━━ DOCUMENT EXTRACT
When spirituality is taught in the university, its current manifestation is described as the “subjective turn” where folks turn away from external sources of authority and values towards themselves. This is not necessarily a bad thing if those subjective and individual values are more useful than the external and cultural values left behind. However, more often than not, what defines contemporary spirituality is not the “subjective turn” but the “corporate turn,” where spirituality is reduced to a range of products and services sold to an unwitting audience who believe their purchases enable their spiritual development. I have written about this in the article Lohas and the Indigo Dollar: Growing the Spiritual Economy, and would also recommend reading Jeremy Carrette and Richard King’s book Selling Spirituality: The Silent Takeover of Religion for further discussion on this topic.

One excellent example of this trend comes in the recent edition of the Watkins Review and their 100 Spiritual Power List, the top ten of which comprises:

  1. Eckhart Tolle
  2. Dalai Lama
  3. Wayne W. Dyer
  4. Thich Nhat Hanh
  5. Deepak Chopra
  6. Louise L. Hay
  7. Paulo Coelho
  8. Oprah Winfrey
  9. Ken Wilber
  10. Rhonda Byrne

The striking commonality across the 100 on the list is their ability to shift product. If these people really are significant in the spiritual development of sentient life on Earth we are in woeful trouble. There are a number of people on the list I have written about in the past who are problematic, to say the least. There are also those I have witnessed at work in the flesh, and even one or two I know in person: it is not an encouraging list.
━━━━
━━ INPUT DATA
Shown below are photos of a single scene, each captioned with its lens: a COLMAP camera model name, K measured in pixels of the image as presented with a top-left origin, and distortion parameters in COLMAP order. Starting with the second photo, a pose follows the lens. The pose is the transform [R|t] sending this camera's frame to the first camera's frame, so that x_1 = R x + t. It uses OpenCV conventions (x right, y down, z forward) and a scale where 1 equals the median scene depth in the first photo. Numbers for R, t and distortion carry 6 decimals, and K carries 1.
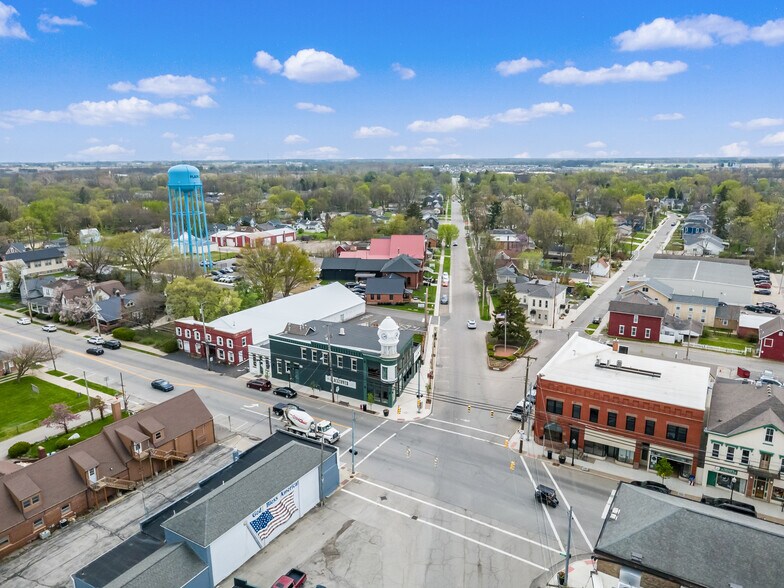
lens RADIAL K [[540.4, 0, 392.0], [0, 540.4, 294.0], [0, 0, 1]] dist [0.000341, 0.000024]
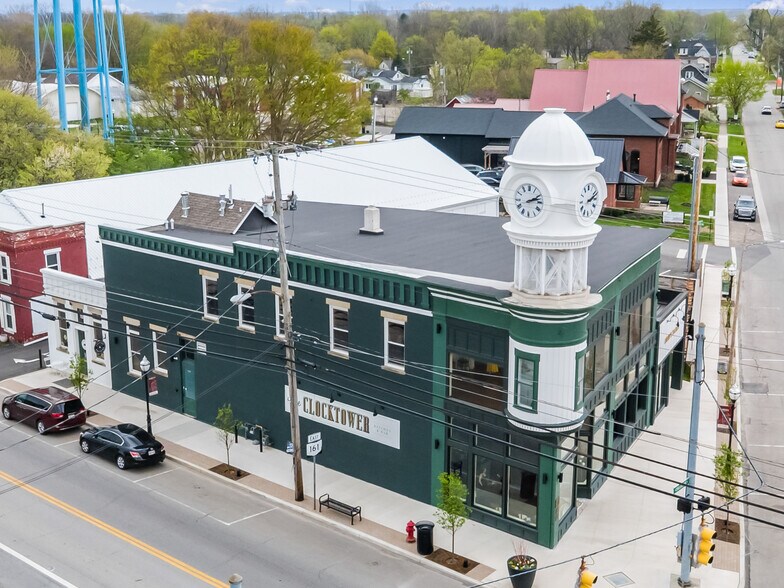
lens RADIAL K [[1088.6, 0, 392.0], [0, 1088.6, 294.0], [0, 0, 1]] dist [0.003454, 0.003674]
pose [[0.983558, 0.042869, -0.175428, 0.007987], [-0.039848, 0.998991, 0.020709, 0.100443], [0.176139, -0.013378, 0.984274, 0.546245]]
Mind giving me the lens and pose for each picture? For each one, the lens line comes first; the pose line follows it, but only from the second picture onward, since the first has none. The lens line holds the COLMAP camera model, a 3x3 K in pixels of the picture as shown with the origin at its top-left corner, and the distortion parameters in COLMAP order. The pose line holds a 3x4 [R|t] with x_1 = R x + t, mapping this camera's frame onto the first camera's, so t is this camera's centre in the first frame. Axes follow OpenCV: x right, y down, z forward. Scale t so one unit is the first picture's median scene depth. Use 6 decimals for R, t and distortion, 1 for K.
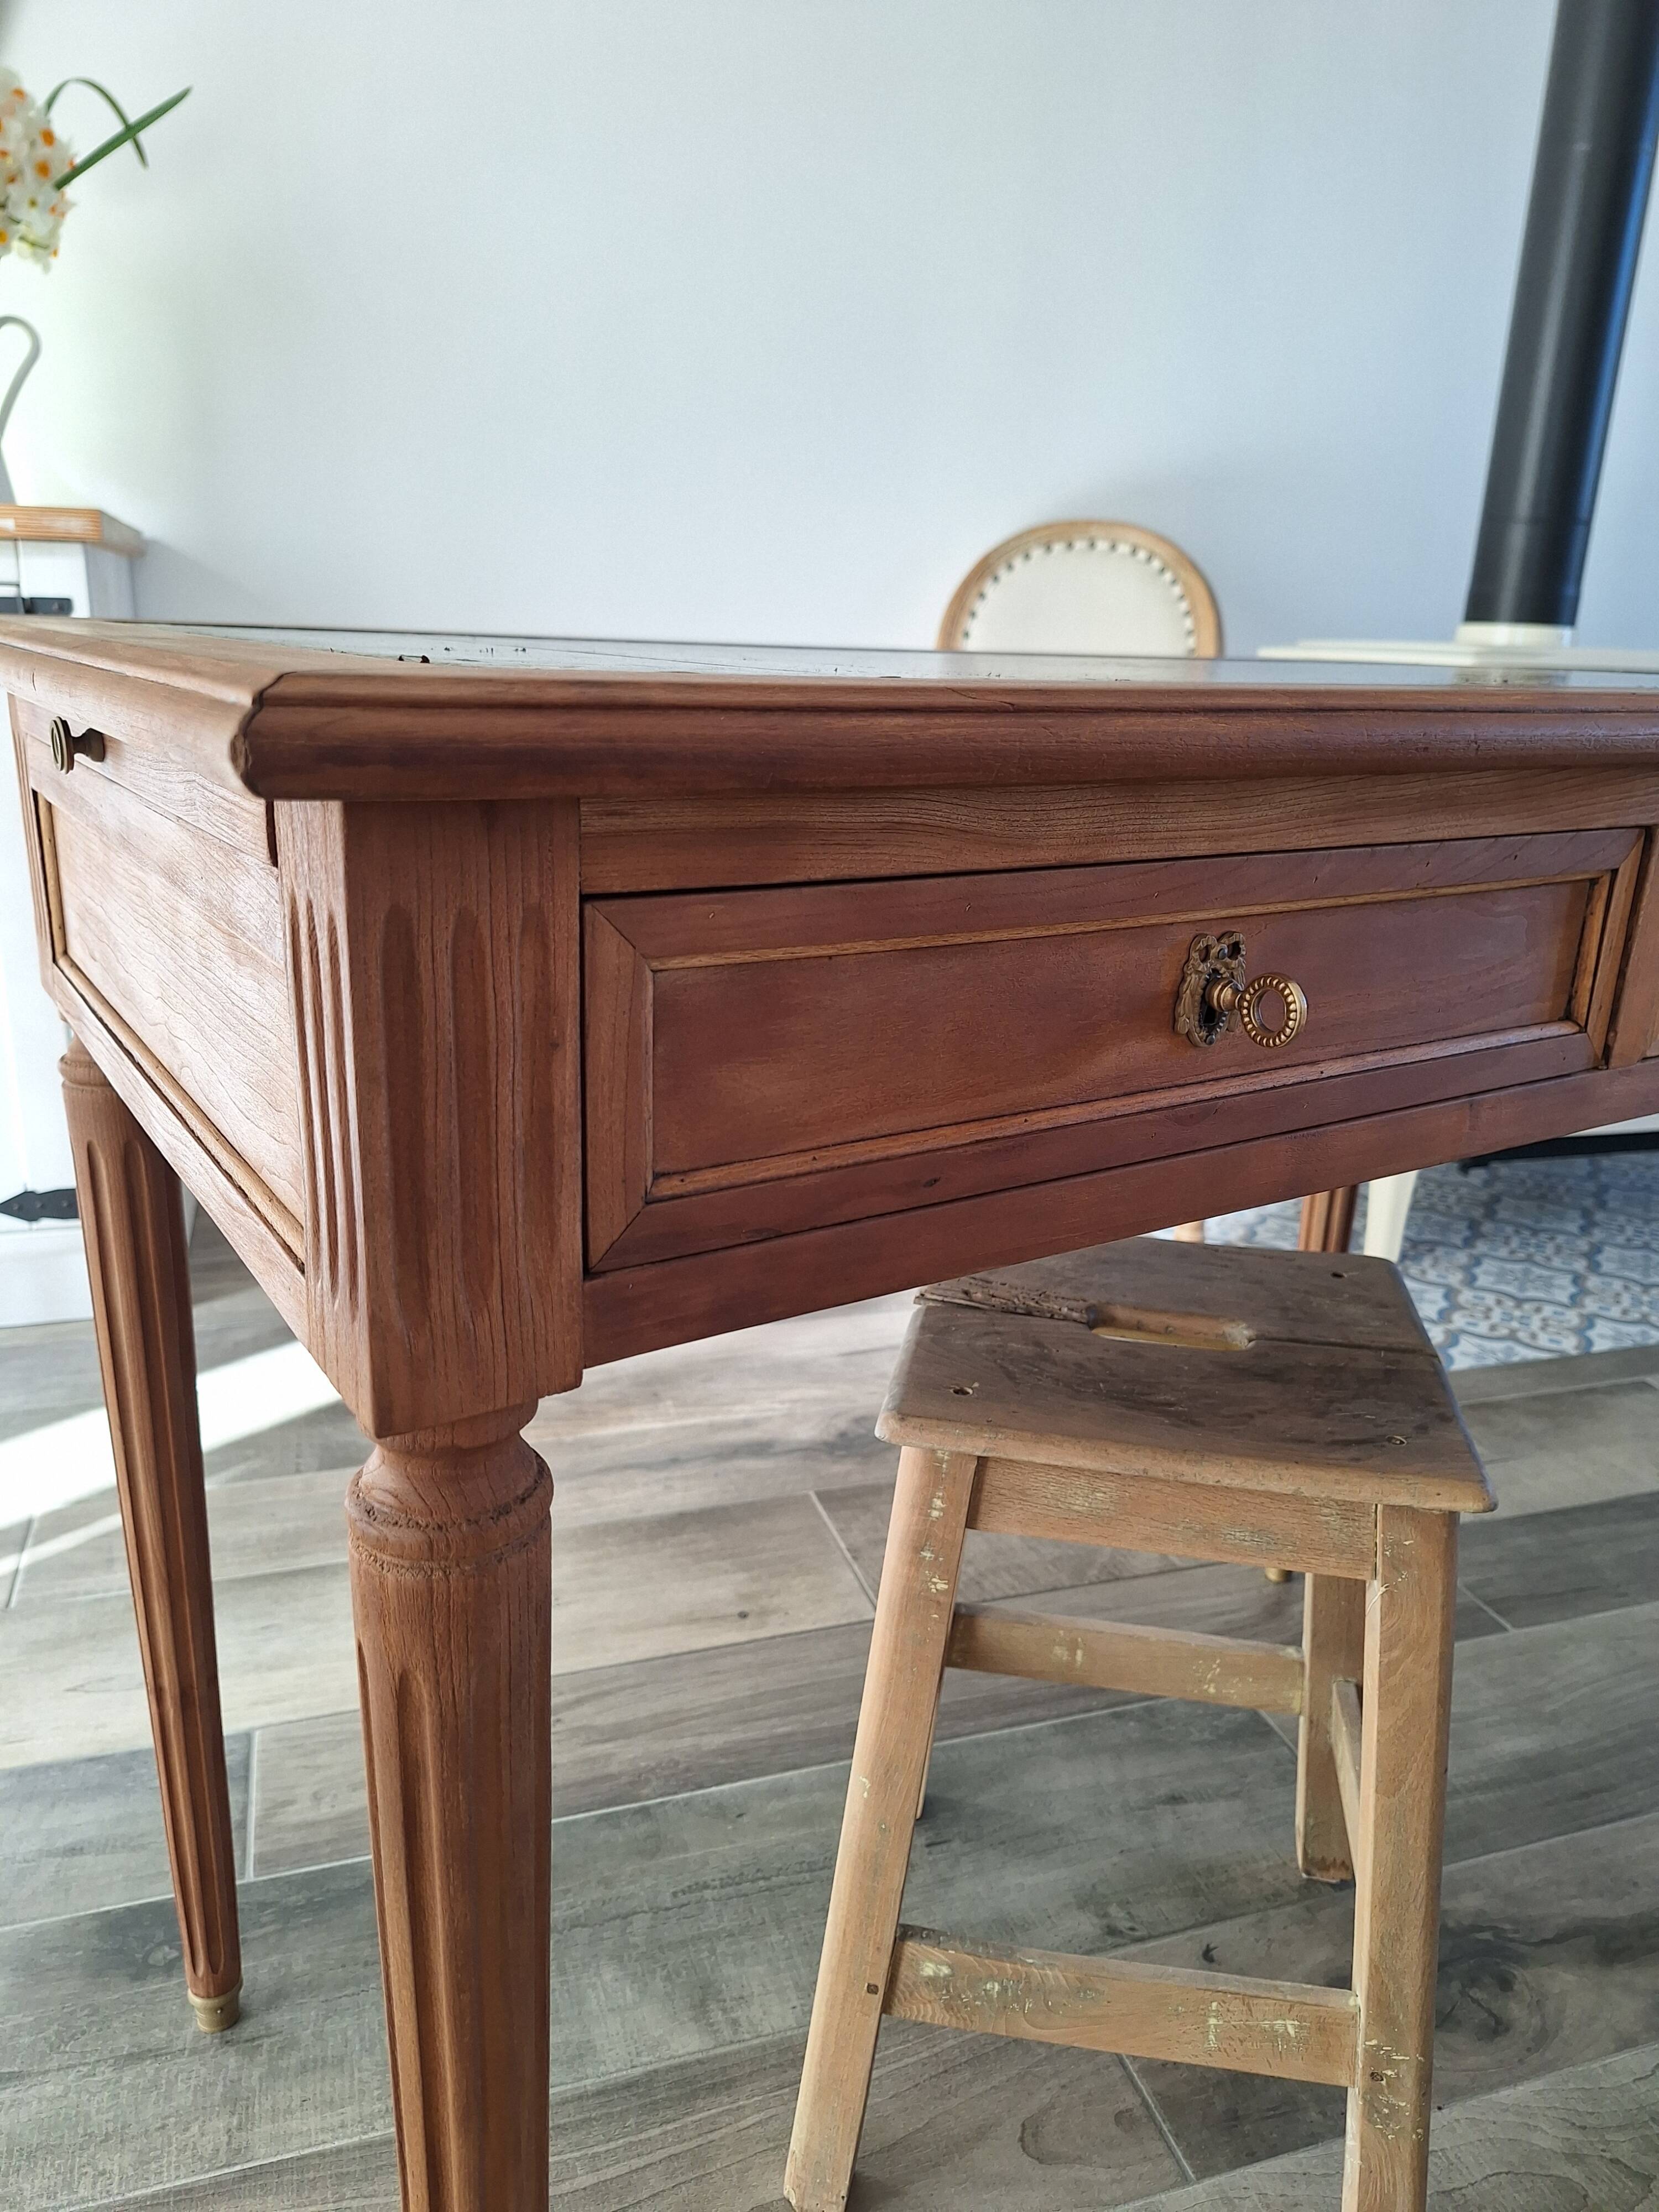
━━━━
WHAT THE TASK REQUIRES
Print the full passage on the corporate turn in contemporary spirituality word for word, including its numbered list of ten names.

REPLY
When spirituality is taught in the university, its current manifestation is described as the “subjective turn” where folks turn away from external sources of authority and values towards themselves. This is not necessarily a bad thing if those subjective and individual values are more useful than the external and cultural values left behind. However, more often than not, what defines contemporary spirituality is not the “subjective turn” but the “corporate turn,” where spirituality is reduced to a range of products and services sold to an unwitting audience who believe their purchases enable their spiritual development. I have written about this in the article Lohas and the Indigo Dollar: Growing the Spiritual Economy, and would also recommend reading Jeremy Carrette and Richard King’s book Selling Spirituality: The Silent Takeover of Religion for further discussion on this topic.

One excellent example of this trend comes in the recent edition of the Watkins Review and their 100 Spiritual Power List, the top ten of which comprises:

  1. Eckhart Tolle
  2. Dalai Lama
  3. Wayne W. Dyer
  4. Thich Nhat Hanh
  5. Deepak Chopra
  6. Louise L. Hay
  7. Paulo Coelho
  8. Oprah Winfrey
  9. Ken Wilber
  10. Rhonda Byrne

The striking commonality across the 100 on the list is their ability to shift product. If these people really are significant in the spiritual development of sentient life on Earth we are in woeful trouble. There are a number of people on the list I have written about in the past who are problematic, to say the least. There are also those I have witnessed at work in the flesh, and even one or two I know in person: it is not an encouraging list.